The biggest threats for workers - UNI leader Christy Hoffman lists epic labour market challenges of this decade
"Now we see so many other forms of work relationships. The change is not driven by technology, it is a choice made by employers, because it is allowed. This is the biggest threat that workers face globally", UNI Global Union leader Christy Hoffman says. Photo: Eeva Anundi.
According to UNI Global Union General Secretary Christy Hoffman, the biggest threats for workers have to do with inequality and erosion of employment.
The raging income and wealth inequality. We see this phenomenon of wealth inequality all over the world, and it exists within countries and between countries. Inequality comes down to the fact that the labour share of the global economic pie is shrinking in developed and in developing countries. All the growth in the economy is going to that top 1 percent or 10 percent. Workers are not getting their fair share and this inequality drives so many other social consequences.
The erosion of employment. The standard form of employment that we came to know of as permanent employment or open-ended employment, i.e. full time work, is decreasing. Now we see so many other forms of work relationships. You are subcontracted or self-employed or working for an agency. That is not driven by technology, it is a choice made by employers, because it is allowed. This is the biggest threat that workers face globally because this irregularity or nonstandard becomes common place. It really erodes everything the union movement has worked for in decades in regard of creating rights that are attached to employment.
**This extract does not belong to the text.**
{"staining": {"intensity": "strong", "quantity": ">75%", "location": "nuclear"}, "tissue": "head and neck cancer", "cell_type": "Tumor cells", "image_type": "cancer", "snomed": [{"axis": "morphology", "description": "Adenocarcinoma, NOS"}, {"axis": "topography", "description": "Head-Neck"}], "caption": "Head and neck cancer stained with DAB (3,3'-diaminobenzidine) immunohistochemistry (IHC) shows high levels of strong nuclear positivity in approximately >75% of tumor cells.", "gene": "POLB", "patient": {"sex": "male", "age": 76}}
Time sovereignty and working hour imbalance. Related to that, is the question of so many workers getting too few hours of work, and so many workers getting too many hours. There is no balance. At times, the ones who do have full time work, are being pressured to work more and more hours, and then those ones with part-time work or on demand work, are often getting zero hours contracts. These workers are not guaranteed anything. What kind of work does that allow? No secure income and no family life etcetera. The working hours are often connected to the above mentioned erosion of employment, but still considerable factors.
Stagnated wage increase. The fact is that wages have been so flat over the past decade. They are not budging and workers are stuck. On the other hand, there is an ongoing inflation and living costs are getting higher. The fact that wages are being flat, precarity and insecurity are problems of today’s working life, are things that people do identify. Suddenly the work is gone, and it is being done by a contractor instead. This challenge relates to the issue of inequality, though it is specifically around wages.
Worldwide union building. It is getting more difficult for workers to create unions in countries where workers are not already covered by collective bargaining agreements. This is not getting easier anywhere in the world. Take Asia for example, where there is a company growth boom right now, and where it is extremely hard to create unions across the whole continent. The single biggest challenge for UNI Global Union is to try building unions across the world. In Bangladesh, UNI struggled to get a union recognized for seven years. Mind you, the company was owned by a Norwegian company and had 3 000 workers out of which 70 percent wanted a union. Now, we are just getting the union registered after a seven-year long struggle. The workers really hang in there!
In conclusion, when work is shifting away from permanent jobs into new places and forms, where work is not any longer organized, unions have to follow the work.
Christy Hoffman was elected, in June 2018, as General Secretary of the UNI Global Union, a federation of 20 million service workers from more than 150 countries.